Relish
225 Wythe Avenue
Brooklyn, NY 11211
(718) 963-4546
www.relish.com
Siggy's Good Food
76 Henry Street
Brooklyn, NY 11201
(718) 237-3199
HARD TO BELIEVE my first trip to Relish in quite some time would be overshadowed by a hole-in-the-wall organic kitchen in downtown Brooklyn, but that's the truth, people. And that's not to say the always-impeccable Relish wasn't up to expectations--Siggy's just flat out surprised us.The Relish trip was decided-upon quite by accident. Jane, visiting for a birthday weekend, had only two simple requests for brunch: to sit outside and order off a menu that didn't bestow ridiculous names on its food. Is there a better Williamsburg option meeting that pair of demands? I think not. So, much to the chagrin of Mint who was working on a her usual day off, Sunday, it was off to the depths of Wythe Avenue.
Sunday brunch is better in the backyard at Relish
The beauty of Relish is always its menu of simple, delicious fare presented without pretense in neighborhood that quite literally thrives on pretense.

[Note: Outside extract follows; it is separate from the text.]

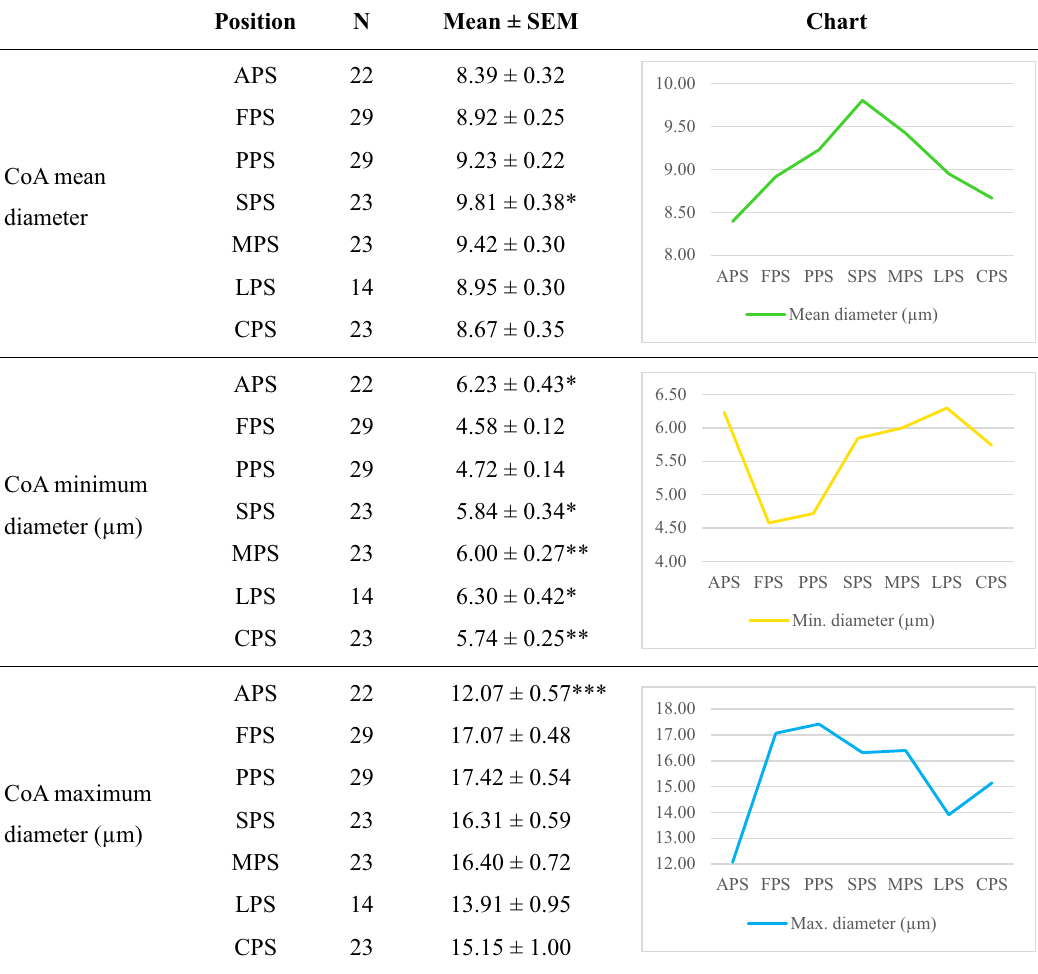
Table 2. CoA sizes in seven pial surface regions. CoA at fimbria pial surface (FPS) region display the smallest minimum diameter among all seven pial surface regions, and there is a trend towards a larger size when progressing laterally from the FPS to the CPS; while the maximum diameter show a decreasing trend. One-way ANOVAs with post hoc test for multiple comparisons were performed: FPS compared to APS, PPS, SPS, MPS, LPS and CPS. LSD post hoc test was used with equal variances, while Games-Howell were used with unequal variances. The listed p values are after adjustment for Type 1 error with FDR. APS alveus pial surface, FPS fimbria pial surface, PPS prosubiculum pial surface, SPS subiculum pial surface, MPS medial entorhinal cortex pial surface, LPS lateral entorhinal cortex pial surface, CPS collateral sulcus pial surface. * p < 0.05, ** p < 0.01, *** p <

My huevos rancheros were excellently cooked and the tortillas below still crunchy, somehow entirely unaffected by the pile of rice and beans piled upon them; the side of veggie sausage, while tasty, could certainly have been of larger quantity. Meanwhile, Jane was much pleased with her chicken sandwich. Best of all, though, was the towering Bloody Mary I received from the bar, thick, just a touch too spicy, and refreshingly cold on a warm afternoon.After a visit to see Steph tending bar up at Dive 75 on a suspiciously slow Sunday, and after a game of Scrabble, quite a few bowls of chocolate candy, and a remarkable comeback by the US to dispatch Mexico 2-1 and win the Gold Cup, Jane set off across Central Park to find her way back to Murray Hill, while I set off to take the 2 train back into Brooklyn.Meeting Mint off Montague Street in Brooklyn Heights, we surveyed our usual options and decided, instead, to set off down Henry Street in search of something different. We came across Siggy's Good Food and were coxed inside by the adorable gray cat standing sentinel outside in spite of our apprehensions about Siggy's cozy, non-air conditioned interior.

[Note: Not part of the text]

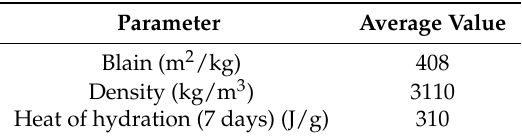
Table 3. Basic physical and mechanical properties of Cement CEM I 42.5 R (Mokrá cement plant) according to EN 196-6 [42] and EN 196-8 [43].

Siggy's was refreshing nonetheless, a bottle of beer and fresh ginger-mint lemonade for Mint and I saw to that. The food, best of all, was not your typical vegan/vegetarian variety, as we had feared, focusing on organic offerings prepared with infinitely more touch and experience than many like-minded establishments. Mint's tofu, broccoli and soba noodles in Szechuan sauce, an overdone staple at many veggie friendly joints, was remarkably light, with all the flavor of soy sauce and spices without becoming too salty or overpowering the tofu, which was cooked very, very well.
Spotting macaroni and cheese on the menu I could do little else but order it, and so also chose a lentil garlic soup to start. The soup was wonderful, no real surprises, but the macaroni and cheese had to be the best I've ordered out anywhere in the City. Whole grain spelt pasta was an excellent, hearty choice paired with the tangy, organic blend of cheeses, and together the duo was gooey, sticky, satisfying, or try this: everything you look for in comfort food. Though, while at $6.95 (technically, it's a starter dish) the mac n' cheese is a pretty great value, I'm fairly sure its nutritionally void. You win some, you lose some.
Don't that just look delicious?
So, sorry, Relish, but you got shown up by some creative kids downtown. It's not that the food there was better, it was just that much more unexpected. When the stellar becomes status quo, surprises are just that much more surprising. Anyways, Mint is anxious for her first visit to your shimmery dining car quarters, so, no worries, you'll get your chance to shine for MEF! some evening soon. You just better hope we don't first go to Siggy's for brunch.